Years later, I created Fest300, a website dedicated to festival connoisseurs with an annual list of the 300 best festivals in the world. Didn’t make any money, but I was fortunate enough to experience 36 festivals in 16 countries in one year. 

Rather than call these failures, I labeled them “noble experiments.” But, recently I’ve come to realize that we often mistake an experiment for an exploration.

An experiment begins with a hypothesis — a tidy question that seeks a tidy answer. You set the variables, control the conditions, and measure the outcome. It’s about certainty: did it work, or didn’t it? The goal is to confirm or correct what we already believe.

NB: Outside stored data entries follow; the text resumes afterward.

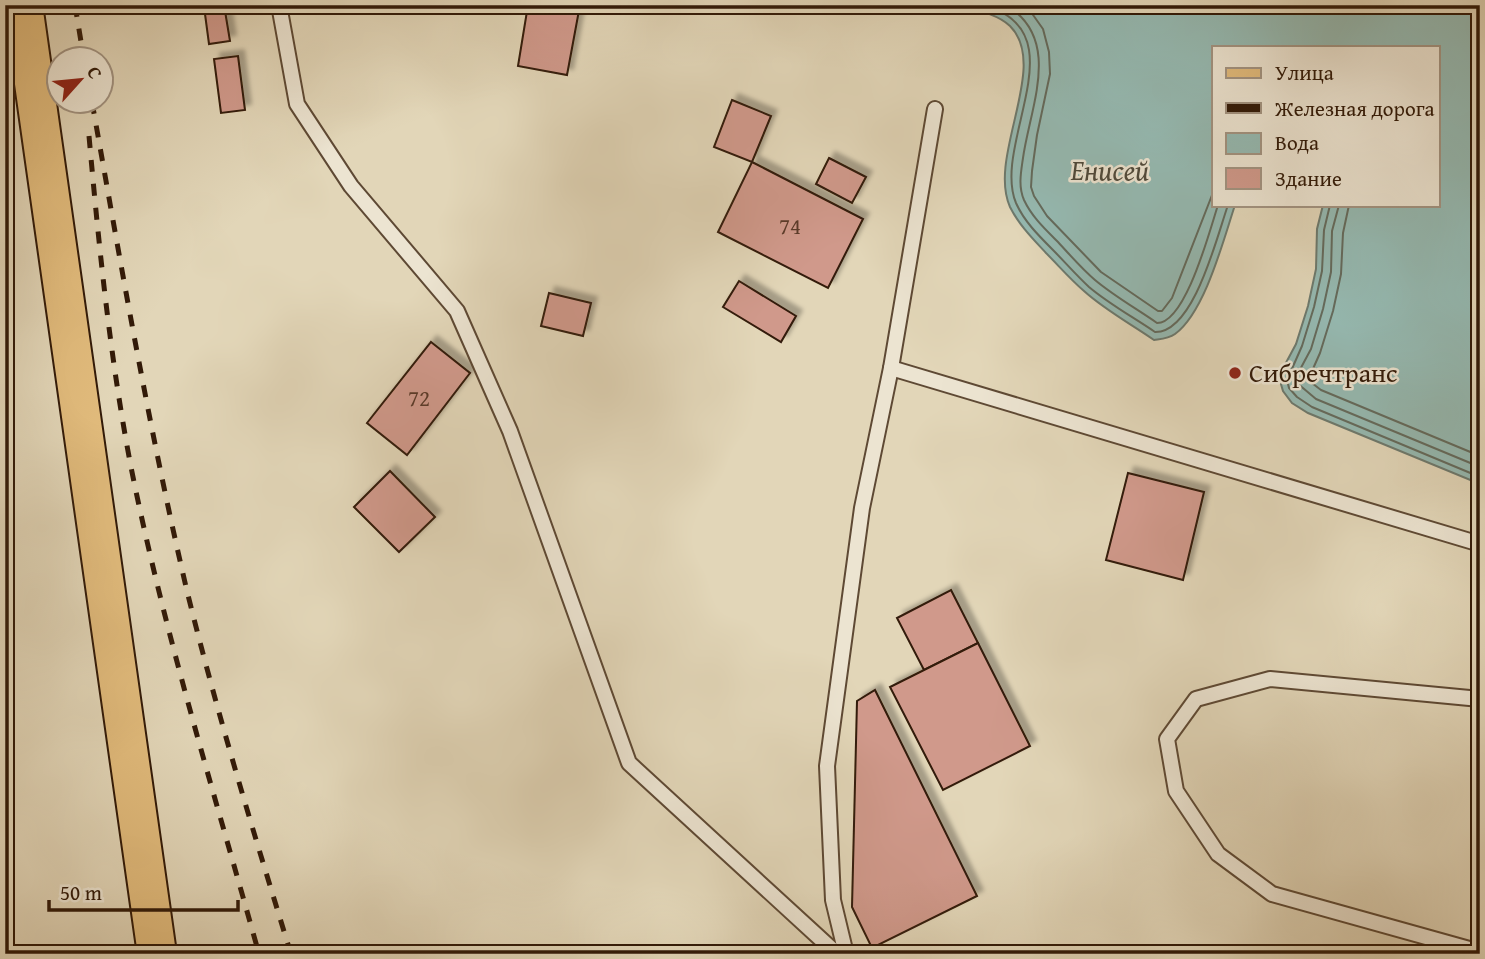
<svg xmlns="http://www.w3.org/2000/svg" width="1485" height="959" font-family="'Gentium Book Plus',serif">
<defs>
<filter id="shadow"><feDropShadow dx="6" dy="-6" stdDeviation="2" flood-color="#0004"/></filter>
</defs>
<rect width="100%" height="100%" fill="#e2d6b8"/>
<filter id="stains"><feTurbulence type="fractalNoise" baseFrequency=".00286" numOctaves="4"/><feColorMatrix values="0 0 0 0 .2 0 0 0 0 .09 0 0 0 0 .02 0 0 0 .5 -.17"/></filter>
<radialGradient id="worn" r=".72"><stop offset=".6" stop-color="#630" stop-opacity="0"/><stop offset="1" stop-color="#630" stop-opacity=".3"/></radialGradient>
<!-- water -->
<path fill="#95b9b1" stroke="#6d796d" stroke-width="2" d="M 956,5 L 1480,5 L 1480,484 L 1308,413 L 1292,403 L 1283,391 L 1280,381 L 1281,372 L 1296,344 L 1308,306 L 1316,269 L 1317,229 L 1323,205 L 1438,205 L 1438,47 L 1214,47 L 1214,205 L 1235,205 C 1223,241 1205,312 1175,334 C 1168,339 1161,339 1154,340 C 1131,324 1105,310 1084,291 C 1070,279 1059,266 1046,253 C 1033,239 1019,225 1010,207 C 987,156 1050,66 1010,26 C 996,13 974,10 956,5 Z"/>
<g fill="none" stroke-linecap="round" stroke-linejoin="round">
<!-- shore -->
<g stroke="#646a5c" stroke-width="2">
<path d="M 983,5 C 1081,31 991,143 1016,203 C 1024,221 1038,235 1052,249 C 1064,261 1076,275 1089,287 C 1109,304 1133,317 1155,332 C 1194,333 1217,236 1228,205"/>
<path d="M 1006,5 C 1063,39 1030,107 1023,158 C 1021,172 1018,186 1024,200 C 1032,217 1045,229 1058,242 C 1070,255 1082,269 1095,280 C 1114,296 1137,309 1157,323 C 1186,323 1210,229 1218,205"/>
<polyline points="1026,5 1043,29 1049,52 1050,74 1037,135 1032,171 1031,187 1034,196 1047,216 1101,272 1158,311 1162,311 1172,298 1214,190"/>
<polyline points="1330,205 1324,230 1322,271 1314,307 1302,346 1287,380 1289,388 1297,397 1312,407 1480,477"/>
<polyline points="1339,205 1332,231 1331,272 1323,309 1311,349 1296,377 1297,383 1316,399 1480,467"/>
<polyline points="1349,205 1343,233 1341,274 1333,311 1320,353 1308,380 1321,390 1480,456"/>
</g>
</g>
<!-- building -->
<g fill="#d0998b" stroke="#321a08" stroke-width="2" filter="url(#shadow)">
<polygon points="528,5 580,5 567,75 518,66"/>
<polygon points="225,11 230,41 209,44 205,14"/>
<polygon points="238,56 245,110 221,113 214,59"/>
<polygon points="732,100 771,116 752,162 714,147"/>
<polygon points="829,158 866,177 852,203 816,184"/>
<polygon points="752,162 863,219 828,288 718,232"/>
<polygon points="739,281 796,316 781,342 723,307"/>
<polygon points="549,293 591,303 583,336 541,326"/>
<polygon points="431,342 470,373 407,455 367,423"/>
<polygon points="390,471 435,517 399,552 354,507"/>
<polygon points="1128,473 1204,492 1183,580 1106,560"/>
<polygon points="951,590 978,643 924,670 897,618"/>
<polygon points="978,643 1030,746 943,790 890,687"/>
<polygon points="875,690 977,896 872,948 852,907 857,701"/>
</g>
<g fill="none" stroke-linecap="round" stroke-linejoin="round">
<defs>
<g id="lane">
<polyline points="279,5 297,104 351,186 457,311 510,431 629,763 837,954"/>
<polyline points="891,368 1480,544"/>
<polyline points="1480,699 1270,679 1196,699 1167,739 1176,791 1218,854 1272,894 1480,952"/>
<polyline points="846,954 833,900 827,766 862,508 891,368 935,109"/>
</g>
<polyline id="primary" points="23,5 157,954"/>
</defs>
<!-- lane casing -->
<use href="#lane" stroke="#5e4934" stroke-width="18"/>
<!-- primary casing -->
<use href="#primary" stroke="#321a08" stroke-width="42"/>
<!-- lane -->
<use href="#lane" stroke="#ece4d1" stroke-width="14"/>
<!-- primary -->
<use href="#primary" stroke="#e1bb7c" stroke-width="38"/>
<!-- rail -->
<g stroke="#321a08" stroke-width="5" stroke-dasharray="12 12" stroke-linecap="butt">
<polyline points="75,5 84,60"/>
<path d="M 92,102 C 121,265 149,429 187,591 C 217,713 254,834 291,954"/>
<path d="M 89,136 C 99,247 110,358 131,467 C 164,632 214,792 259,954"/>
</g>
</g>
<!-- markers -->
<circle fill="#8f2418" stroke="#ece4d1" stroke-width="2.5" cx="1235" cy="373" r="7"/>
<g text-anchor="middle" stroke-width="5" stroke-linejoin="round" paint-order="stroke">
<!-- number labels -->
<g font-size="23" fill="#5a3a29">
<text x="790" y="234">74</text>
<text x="419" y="406">72</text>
</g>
<!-- poi labels -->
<g font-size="26" fill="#321a08" stroke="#ece4d1" text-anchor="start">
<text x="1249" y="382">Сибречтранс</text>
</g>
<!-- water labels -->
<g font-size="28" font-style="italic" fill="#504a3b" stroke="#ece4d1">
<text x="1110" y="180">Енисей</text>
</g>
</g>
<!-- margin -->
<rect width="1485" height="959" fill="none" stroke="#e2d6b8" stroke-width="28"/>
<rect x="7" y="7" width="1471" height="945" fill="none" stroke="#321a08" stroke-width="3.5"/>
<rect x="14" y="14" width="1457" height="931" fill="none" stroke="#321a08" stroke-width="2"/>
<!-- legend -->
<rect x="1212" y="46" width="228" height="161" fill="#ece4d1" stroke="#a29381" stroke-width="2"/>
<rect x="1226" y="68" width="35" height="10" fill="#e1bb7c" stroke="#a29381" stroke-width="2"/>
<text x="1275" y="80" font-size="21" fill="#321a08">Улица</text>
<rect x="1226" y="103" width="35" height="10" fill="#321a08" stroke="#a29381" stroke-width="2"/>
<text x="1275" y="116" font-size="21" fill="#321a08">Железная дорога</text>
<rect x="1226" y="133" width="35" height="21" fill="#95b9b1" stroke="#a29381" stroke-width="2"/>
<text x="1275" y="150" font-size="21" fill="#321a08">Вода</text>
<rect x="1226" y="168" width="35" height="21" fill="#d0998b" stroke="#a29381" stroke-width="2"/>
<text x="1275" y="186" font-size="21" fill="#321a08">Здание</text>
<!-- north arrow -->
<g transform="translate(80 80) rotate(63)"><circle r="33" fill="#ece4d1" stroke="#a29381" stroke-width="2"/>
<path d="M0-5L12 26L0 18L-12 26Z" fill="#8f2418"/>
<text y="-10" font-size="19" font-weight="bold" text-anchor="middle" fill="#321a08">С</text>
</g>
<!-- scale -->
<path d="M49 900v10h189v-10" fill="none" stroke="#321a08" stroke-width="3.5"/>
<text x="60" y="900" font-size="21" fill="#321a08" stroke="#ece4d1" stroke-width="5" paint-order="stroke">50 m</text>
<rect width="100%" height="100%" filter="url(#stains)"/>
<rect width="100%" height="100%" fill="url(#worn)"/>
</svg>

Exploration, on the other hand, begins with mystery. It asks a different kind of question — one without a known answer, sometimes without words at all. You don’t set the conditions; you surrender to them. The explorer’s reward isn’t data — it’s discovery. Not proof, but wonder.

In our careers, our relationships, and even our spiritual lives, we’re conditioned to think like experimenters. We seek predictable results. We design our lives for efficiency, control, and measurable progress. 

But the most meaningful transformations — the ones that rearrange our sense of who we are — rarely come from experiments. They come from stepping into the dark with curiosity as our only compass.

Exploration requires humility. It’s an act of faith in what we can’t yet see — in landscapes within and beyond us that only reveal themselves to the open-hearted.

When we explore, we give up the safety of the lab for the mystery of the wilderness. We trade knowing for not knowing — and that’s where revelation lives.

Maybe the great task of the second half of life is to stop experimenting with who we’re supposed to be… and start exploring who we’ve always been, underneath the hypotheses, the plans, and the fear of getting it wrong.

Because life isn’t meant to be proven. It’s meant to be discovered.